» **ASSIGNMENT**
Skip every picture while you write out the records below, from the first line through the one that contains "Bestille blomster til gravferden", both ends kept.

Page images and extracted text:
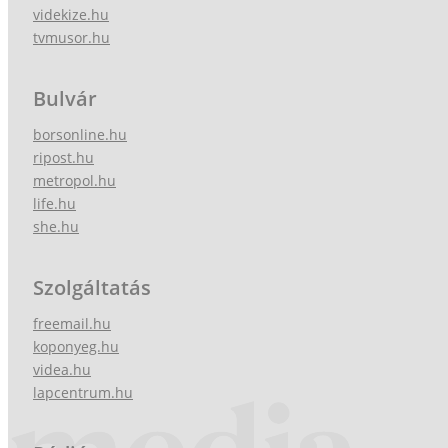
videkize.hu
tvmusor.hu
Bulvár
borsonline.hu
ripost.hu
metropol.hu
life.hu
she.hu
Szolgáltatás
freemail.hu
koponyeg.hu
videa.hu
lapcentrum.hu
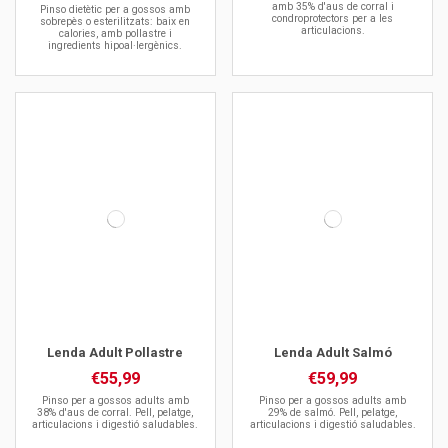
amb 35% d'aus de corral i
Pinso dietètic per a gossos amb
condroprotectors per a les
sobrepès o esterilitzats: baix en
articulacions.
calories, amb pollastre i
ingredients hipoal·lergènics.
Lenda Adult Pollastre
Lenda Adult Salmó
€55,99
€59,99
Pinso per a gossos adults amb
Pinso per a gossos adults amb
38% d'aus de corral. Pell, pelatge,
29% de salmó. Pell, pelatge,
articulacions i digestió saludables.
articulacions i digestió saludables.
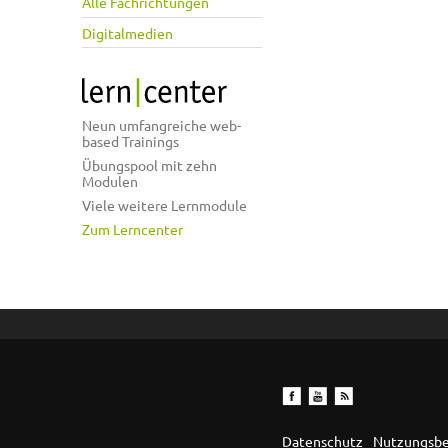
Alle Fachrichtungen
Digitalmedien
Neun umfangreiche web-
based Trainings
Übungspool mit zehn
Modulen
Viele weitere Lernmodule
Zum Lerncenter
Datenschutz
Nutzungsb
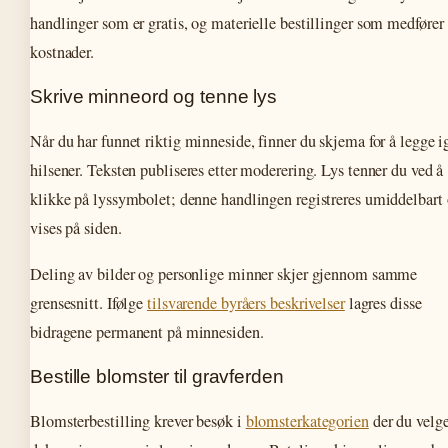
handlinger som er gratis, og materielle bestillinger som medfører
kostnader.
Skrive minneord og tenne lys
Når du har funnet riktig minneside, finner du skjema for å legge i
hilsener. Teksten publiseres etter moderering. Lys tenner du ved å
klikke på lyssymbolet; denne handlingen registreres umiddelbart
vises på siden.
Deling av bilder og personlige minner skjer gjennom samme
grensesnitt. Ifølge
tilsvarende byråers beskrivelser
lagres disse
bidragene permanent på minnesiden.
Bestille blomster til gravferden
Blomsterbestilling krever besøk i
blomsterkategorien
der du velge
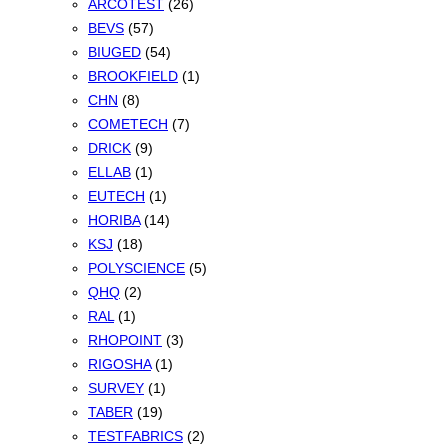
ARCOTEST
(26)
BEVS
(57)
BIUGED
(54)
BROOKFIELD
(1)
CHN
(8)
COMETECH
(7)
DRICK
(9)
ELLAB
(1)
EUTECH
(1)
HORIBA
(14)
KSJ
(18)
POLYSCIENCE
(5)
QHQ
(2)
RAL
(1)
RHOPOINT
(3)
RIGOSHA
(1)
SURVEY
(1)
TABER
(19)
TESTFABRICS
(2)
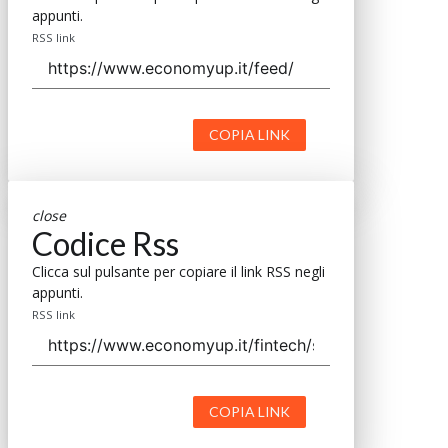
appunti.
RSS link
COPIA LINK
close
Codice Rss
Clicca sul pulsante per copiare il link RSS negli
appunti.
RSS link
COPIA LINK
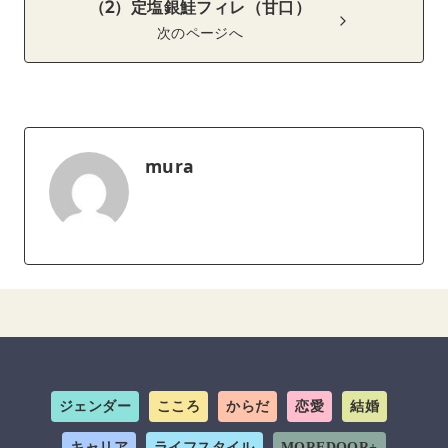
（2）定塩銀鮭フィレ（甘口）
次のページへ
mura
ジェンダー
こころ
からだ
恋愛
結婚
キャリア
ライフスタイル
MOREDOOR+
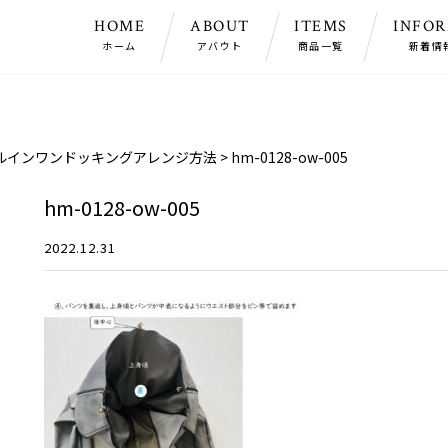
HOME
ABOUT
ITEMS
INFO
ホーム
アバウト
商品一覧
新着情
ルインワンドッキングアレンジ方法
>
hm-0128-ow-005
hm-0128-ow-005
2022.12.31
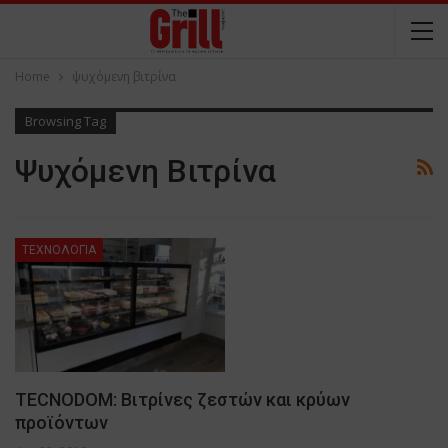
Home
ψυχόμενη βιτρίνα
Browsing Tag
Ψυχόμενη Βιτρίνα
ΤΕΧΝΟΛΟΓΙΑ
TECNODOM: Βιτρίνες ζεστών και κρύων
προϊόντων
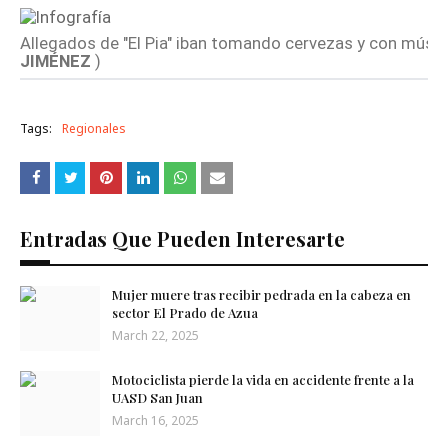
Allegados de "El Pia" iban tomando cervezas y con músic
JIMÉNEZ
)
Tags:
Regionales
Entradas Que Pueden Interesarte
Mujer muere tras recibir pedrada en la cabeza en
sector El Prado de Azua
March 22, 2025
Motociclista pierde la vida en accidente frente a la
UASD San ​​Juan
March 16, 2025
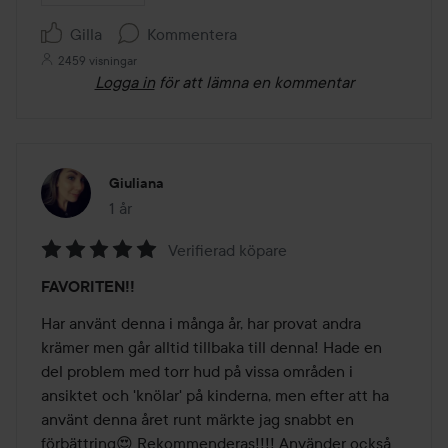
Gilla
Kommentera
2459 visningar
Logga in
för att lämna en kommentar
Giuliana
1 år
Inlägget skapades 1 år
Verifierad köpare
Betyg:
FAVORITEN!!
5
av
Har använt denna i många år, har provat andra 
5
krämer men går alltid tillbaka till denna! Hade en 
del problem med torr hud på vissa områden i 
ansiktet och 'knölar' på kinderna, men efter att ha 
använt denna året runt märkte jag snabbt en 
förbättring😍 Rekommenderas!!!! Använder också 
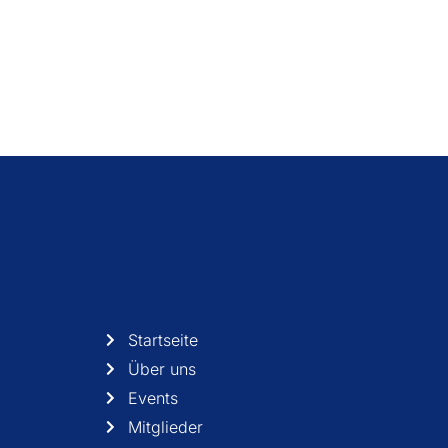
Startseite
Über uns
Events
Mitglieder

» **ANSWER TO THIS PROBLEM**
videkize.hu
tvmusor.hu
Bulvár
borsonline.hu
ripost.hu
metropol.hu
life.hu
she.hu
Szolgáltatás
freemail.hu
koponyeg.hu
videa.hu
lapcentrum.hu
amb 35% d'aus de corral i
Pinso dietètic per a gossos amb
condroprotectors per a les
sobrepès o esterilitzats: baix en
articulacions.
calories, amb pollastre i
ingredients hipoal·lergènics.
Lenda Adult Pollastre
Lenda Adult Salmó
€55,99
€59,99
Pinso per a gossos adults amb
Pinso per a gossos adults amb
38% d'aus de corral. Pell, pelatge,
29% de salmó. Pell, pelatge,
articulacions i digestió saludables.
articulacions i digestió saludables.
Alle Fachrichtungen
Digitalmedien
Neun umfangreiche web-
based Trainings
Übungspool mit zehn
Modulen
Viele weitere Lernmodule
Zum Lerncenter
Datenschutz
Nutzungsb
handlinger som er gratis, og materielle bestillinger som medfører
kostnader.
Skrive minneord og tenne lys
Når du har funnet riktig minneside, finner du skjema for å legge i
hilsener. Teksten publiseres etter moderering. Lys tenner du ved å
klikke på lyssymbolet; denne handlingen registreres umiddelbart
vises på siden.
Deling av bilder og personlige minner skjer gjennom samme
grensesnitt. Ifølge
tilsvarende byråers beskrivelser
lagres disse
bidragene permanent på minnesiden.
Bestille blomster til gravferden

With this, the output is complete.